Insult Upon Injury

Yesterday, accompanied by Dr. P.J. Sinestro, a chiropractor with obscure
mob connections buried deeply in his past, the Dowbrigade took in a Boston University Men’s Varsity
Basketball joust with local rival Northeastern. College sports is one
of the last remaining bastions of pure competition for competition’s
sake on the American sporting scene, and is often overlooked in a 4-sport
Pro town like Boston (6 if you count Soccer and Lacrosse).

It was also our first chance to get a look at BU’s new state-of-the-art
venue, the Agganis Arena. We had seen it once on television, and it looked
small for a major college arena, but in person it was quite impressive,
Jumbotron, ribbon video panels around the balcony, tricked-out lights
and sound. Upcoming events include Widespread Panic, Wrestlemania and
Stars on Ice.

Anyway, as we settled into our courtside seats, we were reminded – again
– that Norma Yvonne is right when she chides that we should make an appointment
to get our hearing checked.

"Ladies and Gentlemen," came the very young and enthusiastic voice of
the booming public address system, "Please stand for the National Anthem."

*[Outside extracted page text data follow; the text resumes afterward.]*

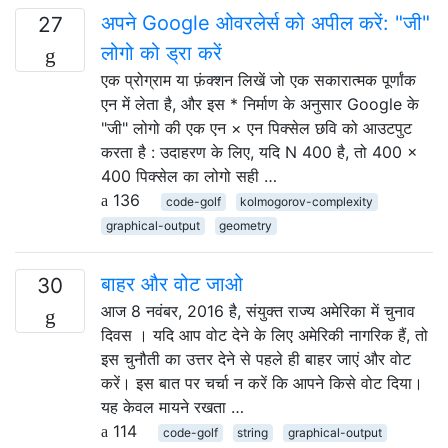
अपने Google ओवरलेर्स को अपील करें: "जी"
27
लोगो को ड्रा करें
एक प्रोग्राम या फ़ंक्शन लिखें जो एक सकारात्मक पूर्णांक
एन में लेता है, और इस * निर्माण के अनुसार Google के
"जी" लोगो की एक एन × एन पिक्सेल छवि को आउटपुट
करता है : उदाहरण के लिए, यदि N 400 है, तो 400 ×
400 पिक्सेल का लोगो सही …
136
code-golf
kolmogorov-complexity
graphical-output
geometry
बाहर और वोट जाओ
30
आज 8 नवंबर, 2016 है, संयुक्त राज्य अमेरिका में चुनाव
दिवस । यदि आप वोट देने के लिए अमेरिकी नागरिक हैं, तो
इस चुनौती का उत्तर देने से पहले ही बाहर जाएं और वोट
करें। इस बात पर चर्चा न करें कि आपने किसे वोट दिया।
यह केवल मायने रखता …
114
code-golf
string
graphical-output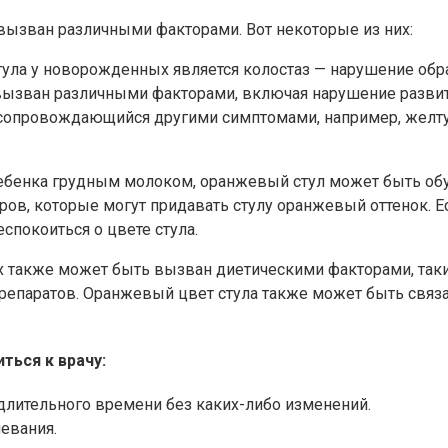
ызван различными факторами. Вот некоторые из них:
тула у новорожденных является колостаз — нарушение обр
вызван различными факторами, включая нарушение разв
, сопровождающийся другими симптомами, например, желту
 ребенка грудным молоком, оранжевый стул может быть о
ов, которые могут придавать стулу оранжевый оттенок. Е
спокоиться о цвете стула.
 также может быть вызван диетическими факторами, так
репаратов. Оранжевый цвет стула также может быть связ
ться к врачу:
длительного времени без каких-либо изменений.
евания.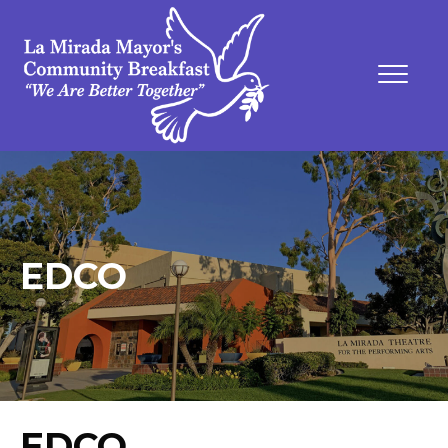
EDCO
EDCO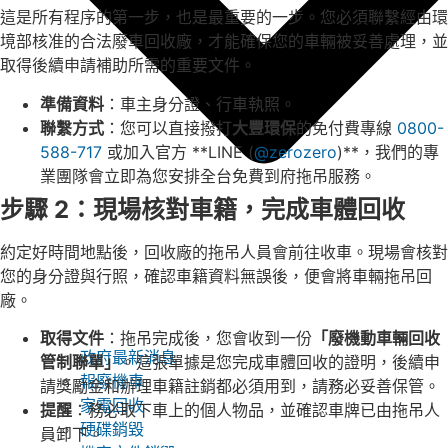
這是所有程序的第一步，也是最重要的一步。您必須聯繫經由環
境部核准的合法廢車回收廠，才能確保您的車輛被妥善處理，並
取得後續申請補助所需的重要文件。
準備資料
：車主身分證、行車執照。
聯繫方式
：您可以直接撥打
大豐環保
的免付費專線
0800-
588-717
或加入官方 **LINE (
@zerozero
)**，我們的專
業團隊會立即為您安排全台免費到府拖吊服務。
步驟 2：現場核對車籍，完成車體回收
約定好時間地點後，回收廠的拖吊人員會前往收車。現場會核對
您的身分證與行照，確認車籍資料無誤後，便會將車輛拖吊回
廠。
取得文件
：拖吊完成後，您會收到一份
「廢機動車輛回收
政府最新消息
管制聯單」
。這張單據是您完成車體回收的證明，後續申
報廢機車
請獎勵金和辦理車籍註銷都必須用到，請務必妥善保管。
家電回收
提醒
：務必取下車上的個人物品，並確認車牌已由拖吊人
硬碟銷毀
員卸下。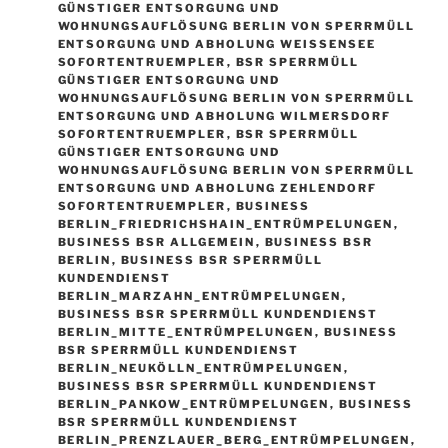
GÜNSTIGER ENTSORGUNG UND
WOHNUNGSAUFLÖSUNG BERLIN VON SPERRMÜLL
ENTSORGUNG UND ABHOLUNG WEISSENSEE S
OFORTENTRUEMPLER
,
BSR SPERRMÜLL
GÜNSTIGER ENTSORGUNG UND
WOHNUNGSAUFLÖSUNG BERLIN VON SPERRMÜLL
ENTSORGUNG UND ABHOLUNG WILMERSDORF
SOFORTENTRUEMPLER
,
BSR SPERRMÜLL
GÜNSTIGER ENTSORGUNG UND
WOHNUNGSAUFLÖSUNG BERLIN VON SPERRMÜLL
ENTSORGUNG UND ABHOLUNG ZEHLENDORF
SOFORTENTRUEMPLER
,
BUSINESS
BERLIN_FRIEDRICHSHAIN_ENTRÜMPELUNGEN
,
BUSINESS BSR ALLGEMEIN
,
BUSINESS BSR
BERLIN
,
BUSINESS BSR SPERRMÜLL
KUNDENDIENST
BERLIN_MARZAHN_ENTRÜMPELUNGEN
,
BUSINESS BSR SPERRMÜLL KUNDENDIENST
BERLIN_MITTE_ENTRÜMPELUNGEN
,
BUSINESS
BSR SPERRMÜLL KUNDENDIENST
BERLIN_NEUKÖLLN_ENTRÜMPELUNGEN
,
BUSINESS BSR SPERRMÜLL KUNDENDIENST
BERLIN_PANKOW_ENTRÜMPELUNGEN
,
BUSINESS
BSR SPERRMÜLL KUNDENDIENST
BERLIN_PRENZLAUER_BERG_ENTRÜMPELUNGEN
,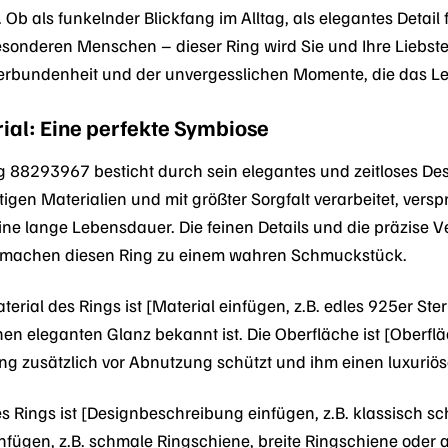
l. Ob als funkelnder Blickfang im Alltag, als elegantes Detail
sonderen Menschen – dieser Ring wird Sie und Ihre Liebsten
erbundenheit und der unvergesslichen Momente, die das Le
ial: Eine perfekte Symbiose
88293967 besticht durch sein elegantes und zeitloses Desig
igen Materialien und mit größter Sorgfalt verarbeitet, vers
ine lange Lebensdauer. Die feinen Details und die präzise 
machen diesen Ring zu einem wahren Schmuckstück.
erial des Rings ist [Material einfügen, z.B. edles 925er Ster
en eleganten Glanz bekannt ist. Die Oberfläche ist [Oberflä
ng zusätzlich vor Abnutzung schützt und ihm einen luxuriöse
 Rings ist [Designbeschreibung einfügen, z.B. klassisch schl
infügen, z.B. schmale Ringschiene, breite Ringschiene oder 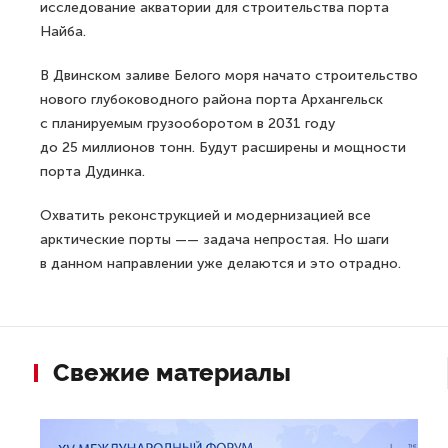
исследование акватории для строительства порта
Найба.
В Двинском заливе Белого моря начато строительство
нового глубоководного района порта Архангельск
с планируемым грузооборотом в 2031 году
до 25 миллионов тонн. Будут расширены и мощности
порта Дудинка.
Охватить реконструкцией и модернизацией все
арктические порты —— задача непростая. Но шаги
в данном направлении уже делаются и это отрадно.
Свежие материалы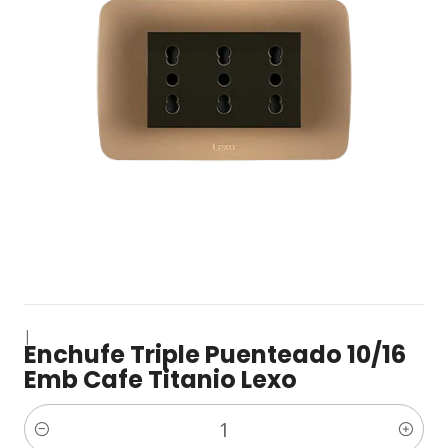
|
Enchufe Triple Puenteado 10/16
Emb Cafe Titanio Lexo
Cantidad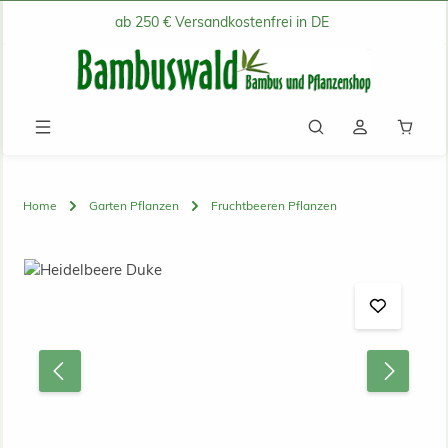
ab 250 € Versandkostenfrei in DE
Zum Hauptinhalt springen
Waren
Home
Garten Pflanzen
Fruchtbeeren Pflanzen
Bildergalerie überspringen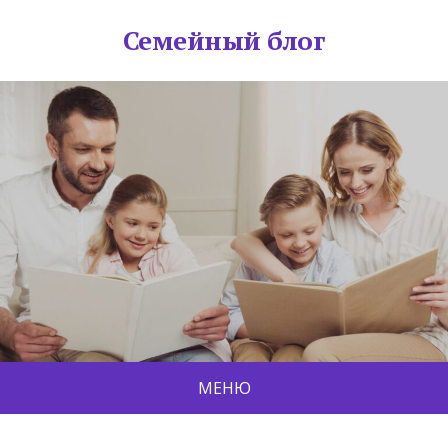
Семейный блог
МЕНЮ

We stood, slowly, still sore from three sets of tennis, but what we
heard next over the PA shocked us.

"Move your ass!"

"Did you just hear what I heard?" we shouted, astonished, to a puzzled
Dr. Sinestro. "How dare he tell us to move our ass?!" We figured some
overly enthusiastic undergrad, overwhelmed by the magnificence of the
facility, had momentarily lost his head.

"What are you talking about?" The Doctor couldn’t decide if he should
worry about our hearing or our sanity. "He just said REMOVE YOUR HATS!"

We stand corrected.  Northeastern won the game 63-48.